Your instructions:
Your task is to return all of the records exactly, minus any images.

Data to examine:
######

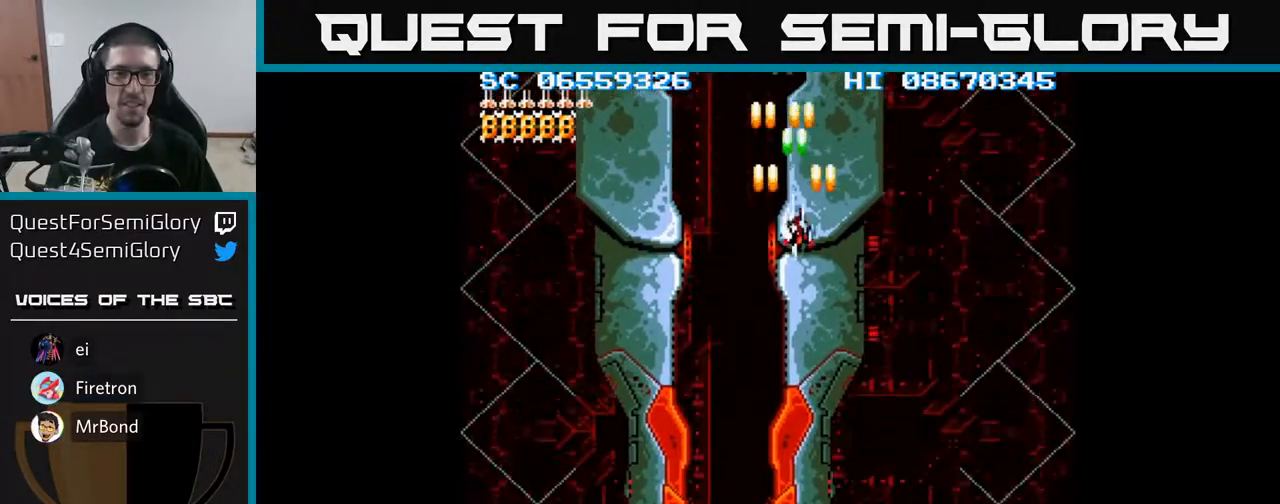
{"buttons": ["A"], "events": [[150, "DPAD_RIGHT", "up"], [317, "DPAD_LEFT", "down"], [333, "DPAD_DOWN", "up"], [483, "DPAD_LEFT", "up"]]}
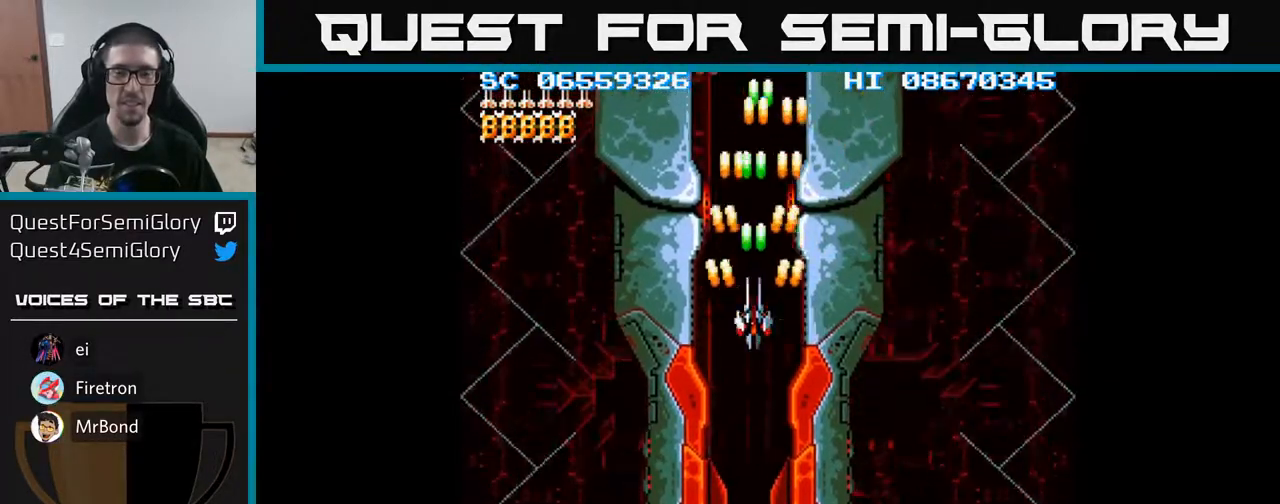
{"buttons": ["A"], "events": []}
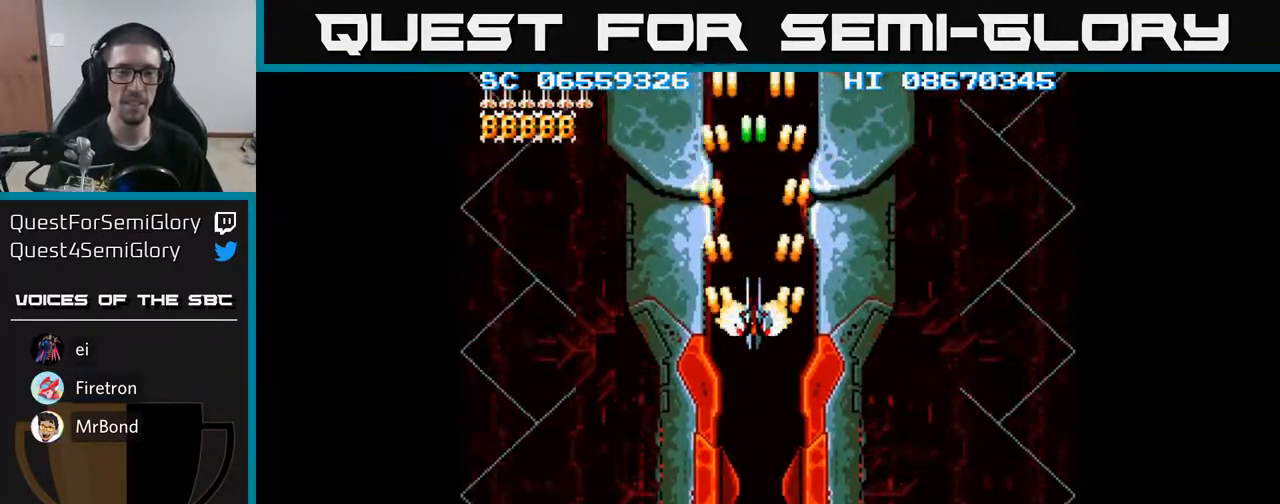
{"buttons": ["A"], "events": []}
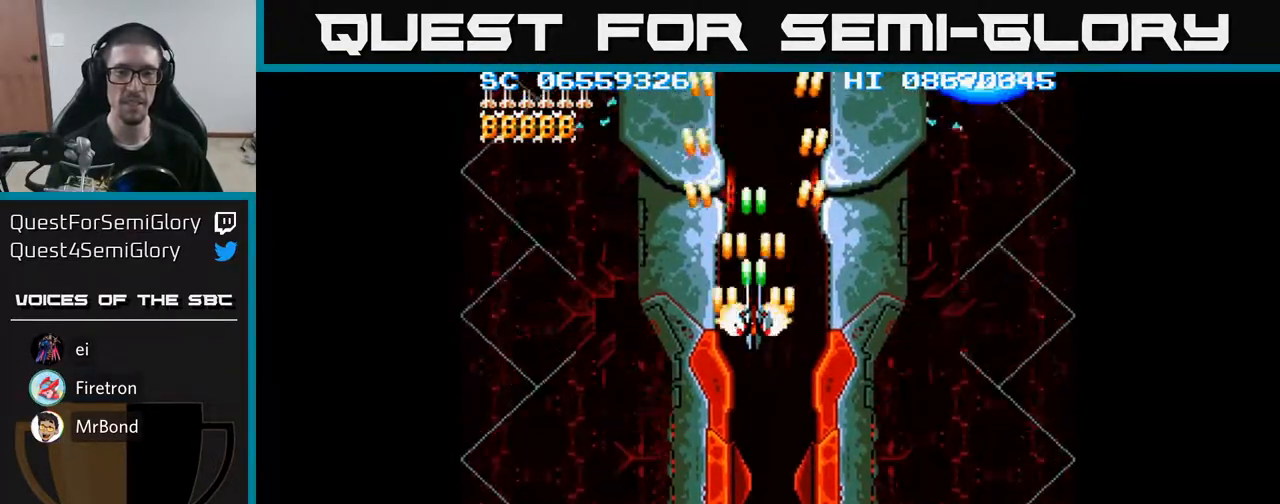
{"buttons": ["A", "DPAD_RIGHT"], "events": [[467, "DPAD_RIGHT", "down"]]}
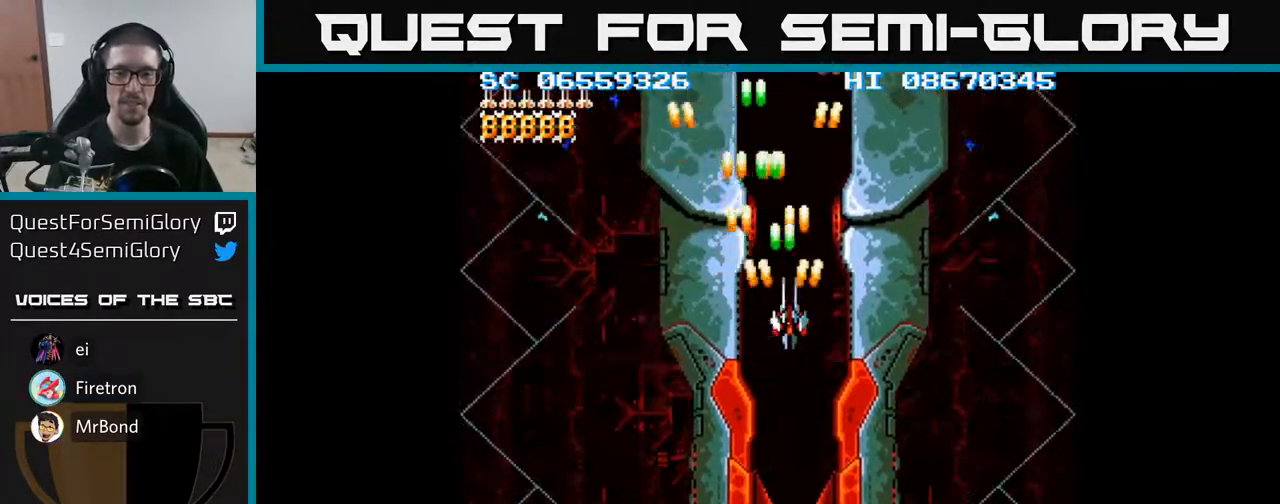
{"buttons": ["A"], "events": [[183, "DPAD_RIGHT", "up"], [183, "DPAD_UP", "down"], [383, "DPAD_LEFT", "down"], [400, "DPAD_UP", "up"], [433, "DPAD_LEFT", "up"]]}
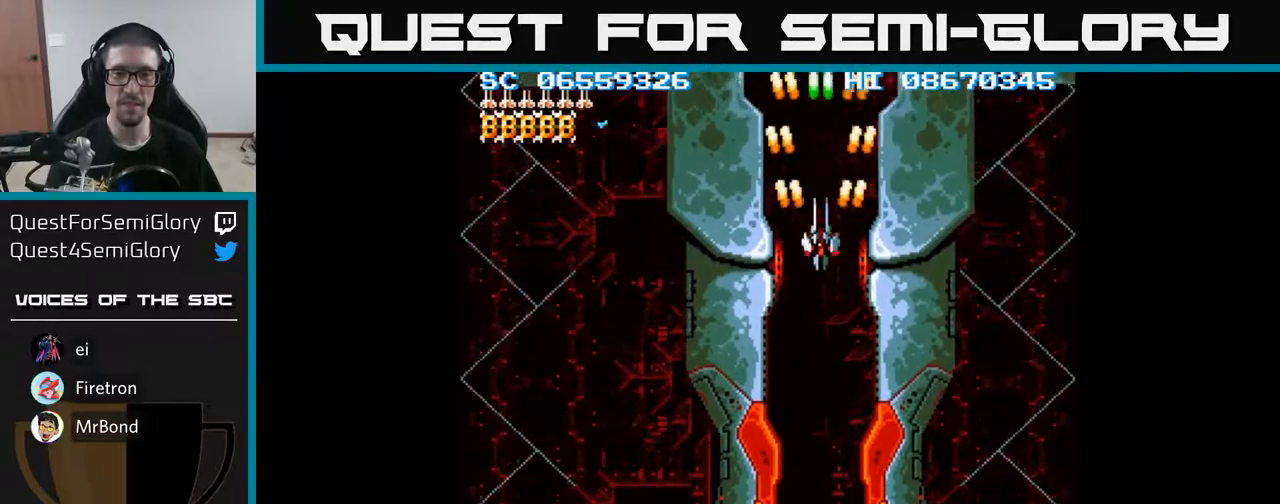
{"buttons": ["A", "DPAD_RIGHT"], "events": [[100, "DPAD_LEFT", "down"], [217, "DPAD_LEFT", "up"], [233, "DPAD_RIGHT", "down"]]}
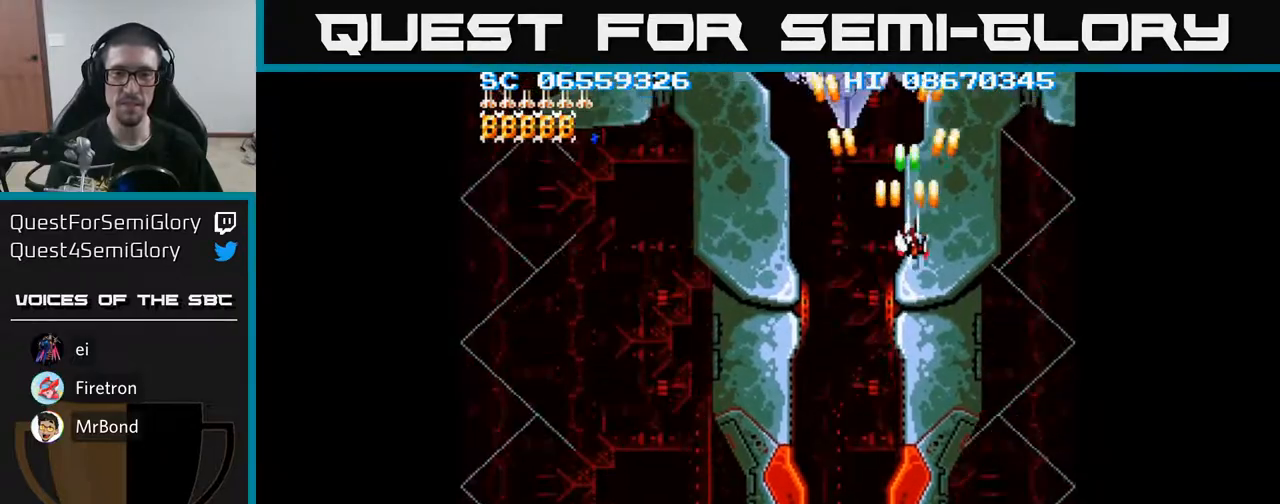
{"buttons": ["A"], "events": [[117, "DPAD_UP", "down"], [250, "DPAD_UP", "up"], [333, "DPAD_RIGHT", "up"]]}
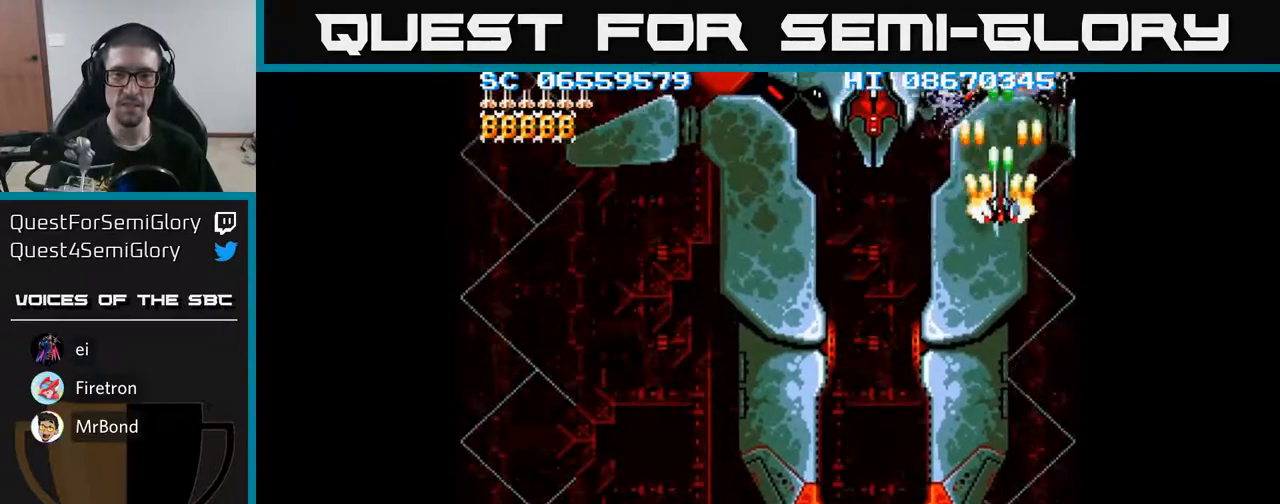
{"buttons": ["A"], "events": [[50, "DPAD_RIGHT", "down"], [150, "DPAD_RIGHT", "up"], [383, "DPAD_RIGHT", "down"], [450, "DPAD_RIGHT", "up"]]}
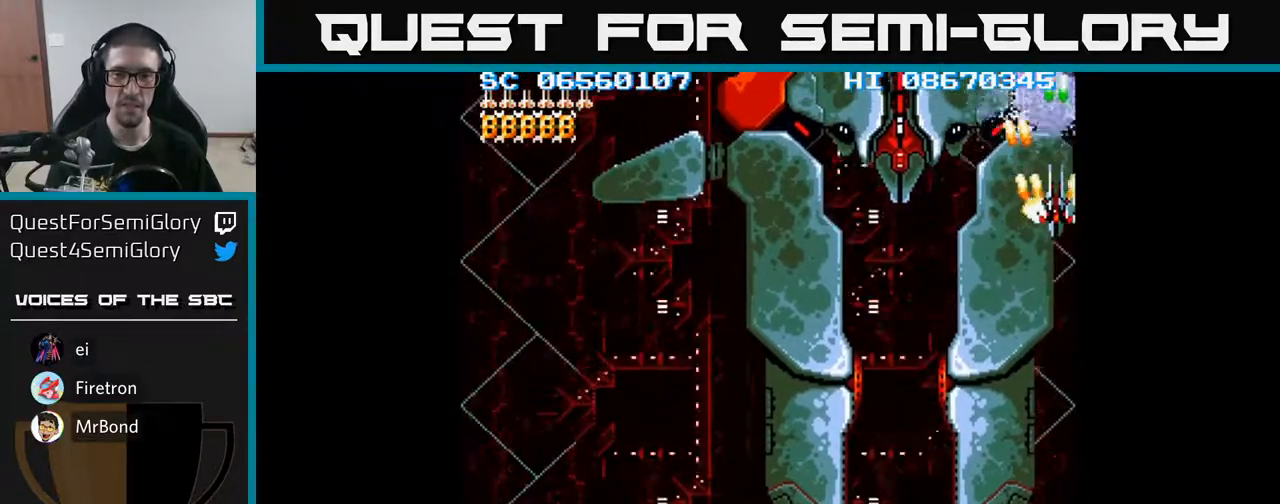
{"buttons": ["A", "DPAD_DOWN", "DPAD_LEFT"], "events": [[250, "DPAD_DOWN", "down"], [400, "DPAD_LEFT", "down"]]}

######

Response to this exercise:
{"buttons": ["A"], "events": [[150, "DPAD_RIGHT", "up"], [317, "DPAD_LEFT", "down"], [333, "DPAD_DOWN", "up"], [483, "DPAD_LEFT", "up"]]}
{"buttons": ["A"], "events": []}
{"buttons": ["A"], "events": []}
{"buttons": ["A", "DPAD_RIGHT"], "events": [[467, "DPAD_RIGHT", "down"]]}
{"buttons": ["A"], "events": [[183, "DPAD_RIGHT", "up"], [183, "DPAD_UP", "down"], [383, "DPAD_LEFT", "down"], [400, "DPAD_UP", "up"], [433, "DPAD_LEFT", "up"]]}
{"buttons": ["A", "DPAD_RIGHT"], "events": [[100, "DPAD_LEFT", "down"], [217, "DPAD_LEFT", "up"], [233, "DPAD_RIGHT", "down"]]}
{"buttons": ["A"], "events": [[117, "DPAD_UP", "down"], [250, "DPAD_UP", "up"], [333, "DPAD_RIGHT", "up"]]}
{"buttons": ["A"], "events": [[50, "DPAD_RIGHT", "down"], [150, "DPAD_RIGHT", "up"], [383, "DPAD_RIGHT", "down"], [450, "DPAD_RIGHT", "up"]]}
{"buttons": ["A", "DPAD_DOWN", "DPAD_LEFT"], "events": [[250, "DPAD_DOWN", "down"], [400, "DPAD_LEFT", "down"]]}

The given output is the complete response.